HOUSTON (AP) — A Texas woman accused of murder four children who died last year at a fire in her home day care did not seem to be frantic or in a hurry after remembering while out shopping that she had left a stove burner on, a former store manager testified Friday.

Investigators have said Jessica Tata, 24, had left the children alone at her home while she went shopping at a nearby Target when a fire broke out in her kitchen, killing four children and injuring three others.

Tata’s attorneys argue she never intended to hurt the children, who ranged in age from 16 months to 3 years old, and she tried to save them from the February 2011 fire. Tata is being tried on one of four felony murder counts she faces, related to the death of 16-month-old Elias Castillo. She faces up to life in prison if convicted.

Ray Menzies, who was a manager at the Target, said he talked to Tata at the store after she complained about a price discrepancy over some pants she had bought the night before.

Menzies told jurors that after Tata finished paying for her items at 1:19 p.m., he walked her over to a nearby kiosk to have her fill out a customer survey. The ex-store manager said as he talked with Tata about the survey, she suddenly remembered having left the stove on in her day care. Menzies said Tata indicated her sister was asleep at the day care, though authorities have said no adult was in the home and Tata did not have anyone working for her.

“She told me she had grease on the stove and it was on low and she told me her sister was there with the kids and if it would be OK” to take the survey, Menzies said.

Menzies said he told Tata the survey was secondary and “I told her by no means was it OK.”

He testified that Tata then walked away but didn’t appear to be in a hurry.

“When she left the kiosk, if was not frantic or a ‘I have to get out of here’ but a fast-paced walk,” Menzies said.

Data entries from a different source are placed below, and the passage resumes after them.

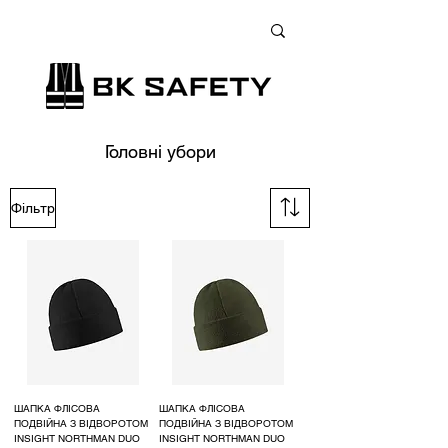
+38 (073) 900 33 13
;
+38 (095) 900 33 13
;
+38 (077) 900 33 13
Головні убори
Фільтр
ШАПКА ФЛІСОВА
ШАПКА ФЛІСОВА
ПОДВІЙНА З ВІДВОРОТОМ
ПОДВІЙНА З ВІДВОРОТОМ
INSIGHT NORTHMAN DUO
INSIGHT NORTHMAN DUO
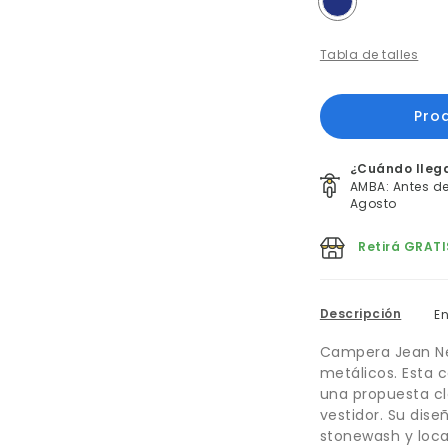
Tabla de talles
¿Cuándo lleg
AMBA: Antes del
Agosto
Retirá GRATI
Descripción
E
Campera Jean N
metálicos. Esta 
una propuesta cl
vestidor. Su dise
stonewash y loca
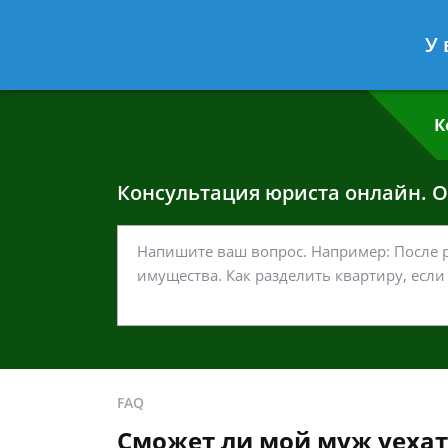
Григорий Кошелев
- Адвокат по у
У 
Спросить юриста
К
Консультация юриста онлайн. От
FAQ
Сможет ли мой муж уехат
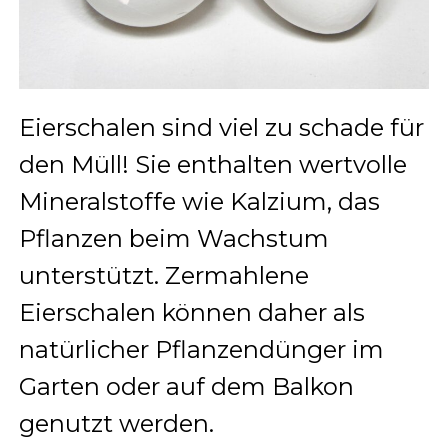
Eierschalen sind viel zu schade für
den Müll! Sie enthalten wertvolle
Mineralstoffe wie Kalzium, das
Pflanzen beim Wachstum
unterstützt. Zermahlene
Eierschalen können daher als
natürlicher Pflanzendünger im
Garten oder auf dem Balkon
genutzt werden.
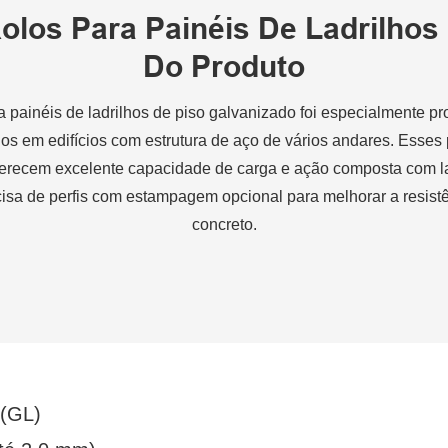
los Para Painéis De Ladrilhos 
Do Produto
painéis de ladrilhos de piso galvanizado foi especialmente pro
ados em edifícios com estrutura de aço de vários andares. Esse
erecem excelente capacidade de carga e ação composta com la
isa de perfis com estampagem opcional para melhorar a resistê
concreto.
 (GL)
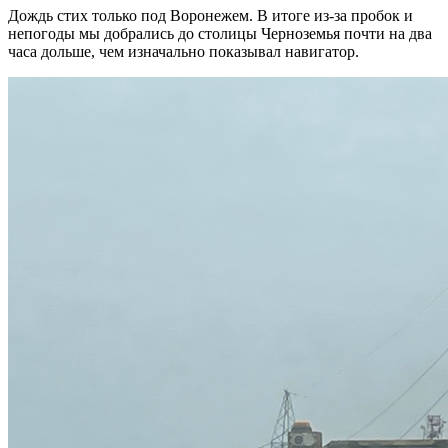
Дождь стих только под Воронежем. В итоге из-за пробок и
непогоды мы добрались до столицы Черноземья почти на два
часа дольше, чем изначально показывал навигатор.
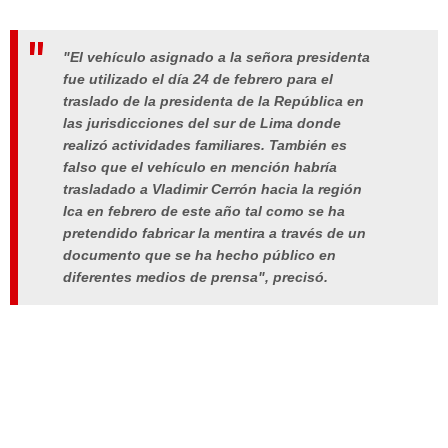
"El vehículo asignado a la señora presidenta
fue utilizado el día 24 de febrero para el
traslado de la presidenta de la República en
las jurisdicciones del sur de Lima donde
realizó actividades familiares. También es
falso que el vehículo en mención habría
trasladado a Vladimir Cerrón hacia la región
Ica en febrero de este año tal como se ha
pretendido fabricar la mentira a través de un
documento que se ha hecho público en
diferentes medios de prensa", precisó.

Surveillance video from the store that was presented to jurors Thursday showed that after Tata left the kiosk, she walked to a Starbucks in the store, where she spent about a minute before leaving the Target at 1:22 p.m. She had arrived at the store’s parking lot at 1:06 p.m. The first 911 call about the fire was made at 1:29 p.m.

Tata’s attorney, Mike DeGeurin, suggested while questioning Menzies that the ex-day care owner’s demeanor changed to one of concern after she remembered leaving the stove burner on, and Menzies acknowledged Tata did leave his presence “hastily.”

But during additional questioning by prosecutor Steve Baldassano, Menzies told jurors that if Tata had wanted to leave the store right away, it would have taken her “not even 30 seconds” to do so.

Besides the four felony murder counts, Tata was indicted on three counts of abandoning a child and two counts of reckless injury to a child.